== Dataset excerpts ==

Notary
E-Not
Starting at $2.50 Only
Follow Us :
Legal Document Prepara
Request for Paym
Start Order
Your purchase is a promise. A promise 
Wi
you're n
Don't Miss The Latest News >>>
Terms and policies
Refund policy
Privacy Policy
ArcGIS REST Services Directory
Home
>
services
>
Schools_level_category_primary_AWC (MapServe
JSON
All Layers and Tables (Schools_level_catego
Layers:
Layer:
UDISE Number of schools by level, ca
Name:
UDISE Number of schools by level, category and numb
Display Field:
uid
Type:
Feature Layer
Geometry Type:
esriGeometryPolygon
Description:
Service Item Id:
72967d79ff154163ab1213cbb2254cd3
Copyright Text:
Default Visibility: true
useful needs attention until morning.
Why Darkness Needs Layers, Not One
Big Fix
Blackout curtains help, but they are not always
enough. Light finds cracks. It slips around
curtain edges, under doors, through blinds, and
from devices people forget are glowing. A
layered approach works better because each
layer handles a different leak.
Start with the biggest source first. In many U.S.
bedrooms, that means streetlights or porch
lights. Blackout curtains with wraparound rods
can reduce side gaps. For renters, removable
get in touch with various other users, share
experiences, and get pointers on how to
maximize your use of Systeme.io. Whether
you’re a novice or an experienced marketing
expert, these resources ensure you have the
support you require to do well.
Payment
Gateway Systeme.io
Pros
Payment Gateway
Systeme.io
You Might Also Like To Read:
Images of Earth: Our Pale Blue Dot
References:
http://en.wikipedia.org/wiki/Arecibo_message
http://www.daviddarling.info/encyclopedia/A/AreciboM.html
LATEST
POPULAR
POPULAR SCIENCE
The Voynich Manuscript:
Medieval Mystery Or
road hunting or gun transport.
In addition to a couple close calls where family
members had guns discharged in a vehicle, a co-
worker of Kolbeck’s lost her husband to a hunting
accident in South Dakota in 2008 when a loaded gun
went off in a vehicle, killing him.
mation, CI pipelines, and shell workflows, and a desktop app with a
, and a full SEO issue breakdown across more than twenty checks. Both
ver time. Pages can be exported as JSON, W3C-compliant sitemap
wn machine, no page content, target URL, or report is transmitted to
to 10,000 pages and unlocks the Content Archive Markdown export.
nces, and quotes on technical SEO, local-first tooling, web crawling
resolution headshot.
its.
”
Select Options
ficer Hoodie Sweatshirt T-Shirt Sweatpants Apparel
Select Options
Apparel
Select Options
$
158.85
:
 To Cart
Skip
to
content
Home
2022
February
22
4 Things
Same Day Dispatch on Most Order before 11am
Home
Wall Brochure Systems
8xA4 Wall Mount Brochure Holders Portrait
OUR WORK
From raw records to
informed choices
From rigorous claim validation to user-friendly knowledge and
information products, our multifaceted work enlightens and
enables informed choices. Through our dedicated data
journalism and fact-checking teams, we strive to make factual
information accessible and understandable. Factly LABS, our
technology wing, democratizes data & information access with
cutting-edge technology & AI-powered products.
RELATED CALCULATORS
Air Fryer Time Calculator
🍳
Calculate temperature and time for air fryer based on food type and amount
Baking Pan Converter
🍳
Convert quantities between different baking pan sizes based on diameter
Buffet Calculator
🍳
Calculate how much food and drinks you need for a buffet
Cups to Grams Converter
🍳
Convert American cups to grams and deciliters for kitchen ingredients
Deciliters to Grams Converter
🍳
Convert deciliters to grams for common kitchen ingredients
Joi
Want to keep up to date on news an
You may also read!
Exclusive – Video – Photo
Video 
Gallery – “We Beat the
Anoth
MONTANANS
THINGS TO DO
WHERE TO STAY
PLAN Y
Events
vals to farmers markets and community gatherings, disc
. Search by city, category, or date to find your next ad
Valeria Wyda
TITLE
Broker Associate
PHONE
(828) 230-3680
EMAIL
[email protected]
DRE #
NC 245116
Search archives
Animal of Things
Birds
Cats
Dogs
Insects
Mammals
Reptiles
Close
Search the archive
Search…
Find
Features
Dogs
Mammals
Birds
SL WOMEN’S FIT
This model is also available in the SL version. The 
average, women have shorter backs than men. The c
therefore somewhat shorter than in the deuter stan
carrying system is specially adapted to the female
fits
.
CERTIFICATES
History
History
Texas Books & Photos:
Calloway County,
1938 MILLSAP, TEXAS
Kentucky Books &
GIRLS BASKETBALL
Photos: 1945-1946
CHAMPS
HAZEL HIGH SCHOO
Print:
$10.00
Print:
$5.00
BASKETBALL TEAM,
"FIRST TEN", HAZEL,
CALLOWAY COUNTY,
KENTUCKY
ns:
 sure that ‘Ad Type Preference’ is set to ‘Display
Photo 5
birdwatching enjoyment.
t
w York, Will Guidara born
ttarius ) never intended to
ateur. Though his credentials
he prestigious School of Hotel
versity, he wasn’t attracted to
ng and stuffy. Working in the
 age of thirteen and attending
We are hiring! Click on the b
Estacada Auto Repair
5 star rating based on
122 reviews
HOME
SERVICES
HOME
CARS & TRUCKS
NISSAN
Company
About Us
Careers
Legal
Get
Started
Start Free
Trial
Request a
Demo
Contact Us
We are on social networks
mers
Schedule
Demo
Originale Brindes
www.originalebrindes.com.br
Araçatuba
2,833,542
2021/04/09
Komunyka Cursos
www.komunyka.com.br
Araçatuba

== Activity ==
Your task is to find every line above containing the word "Display" and copy it.

== Reply to the exercise ==
Display Field:
 sure that ‘Ad Type Preference’ is set to ‘Display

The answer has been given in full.